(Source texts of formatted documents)
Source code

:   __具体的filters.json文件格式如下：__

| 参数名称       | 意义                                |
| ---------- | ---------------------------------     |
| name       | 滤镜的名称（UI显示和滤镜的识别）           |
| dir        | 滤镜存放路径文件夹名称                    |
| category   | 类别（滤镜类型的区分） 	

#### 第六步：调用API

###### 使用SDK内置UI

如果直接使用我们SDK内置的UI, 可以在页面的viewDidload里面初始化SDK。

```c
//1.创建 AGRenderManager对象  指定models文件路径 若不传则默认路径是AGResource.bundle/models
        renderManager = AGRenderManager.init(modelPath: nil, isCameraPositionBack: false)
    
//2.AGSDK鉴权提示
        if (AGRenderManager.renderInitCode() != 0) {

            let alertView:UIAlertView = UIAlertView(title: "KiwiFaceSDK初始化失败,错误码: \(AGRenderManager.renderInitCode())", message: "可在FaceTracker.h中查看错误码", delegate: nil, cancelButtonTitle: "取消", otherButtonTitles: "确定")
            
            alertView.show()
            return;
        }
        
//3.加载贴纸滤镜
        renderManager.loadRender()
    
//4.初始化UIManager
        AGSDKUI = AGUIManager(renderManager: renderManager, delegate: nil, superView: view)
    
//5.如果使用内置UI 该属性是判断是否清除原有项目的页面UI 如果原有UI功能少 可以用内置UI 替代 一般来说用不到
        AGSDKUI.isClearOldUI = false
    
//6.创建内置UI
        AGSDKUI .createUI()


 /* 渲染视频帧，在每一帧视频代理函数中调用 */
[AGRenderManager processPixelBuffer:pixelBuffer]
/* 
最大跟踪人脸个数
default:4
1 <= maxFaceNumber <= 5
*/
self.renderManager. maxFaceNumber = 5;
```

ABOUT THIS TASK →
The word to find is "maxFaceNumber". Copy every line of the data that holds it.

TASK RESPONSE →
1 <= maxFaceNumber <= 5
self.renderManager. maxFaceNumber = 5;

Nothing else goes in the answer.